◆ Supplied information
________

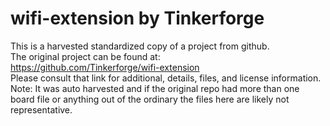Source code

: 
# wifi-extension by Tinkerforge  
This is a harvested standardized copy of a project from github.  
The original project can be found at:  
https://github.com/Tinkerforge/wifi-extension  
Please consult that link for additional, details, files, and license information.  
Note: It was auto harvested and if the original repo had more than one board file or anything out of the ordinary the files here are likely not representative.  
    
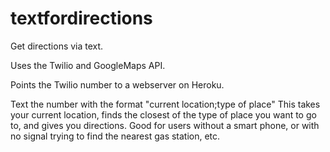 textfordirections
=================

Get directions via text.

Uses the Twilio and GoogleMaps API.

Points the Twilio number to a webserver on Heroku.

Text the number with the format "current location;type of place"
  This takes your current location, finds the closest of the type of place you want to go to, and gives you directions.
  Good for users without a smart phone, or with no signal trying to find the nearest gas station, etc.
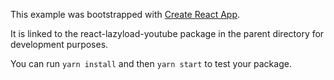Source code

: This example was bootstrapped with [Create React App](https://github.com/facebook/create-react-app).

It is linked to the react-lazyload-youtube package in the parent directory for development purposes.

You can run `yarn install` and then `yarn start` to test your package.
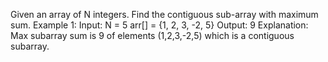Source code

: Given an array of N integers. Find the contiguous sub-array with maximum sum.
Example 1:
Input:
N = 5
arr[] = {1, 2, 3, -2, 5}
Output: 9
Explanation: Max subarray sum is 9
of elements (1,2,3,-2,5) which is a 
contiguous subarray.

________

◆ Aim of the task
Across all the entries above, count each line that has the word "extension" in it, and give only the count.

◆ Solution to the problem
2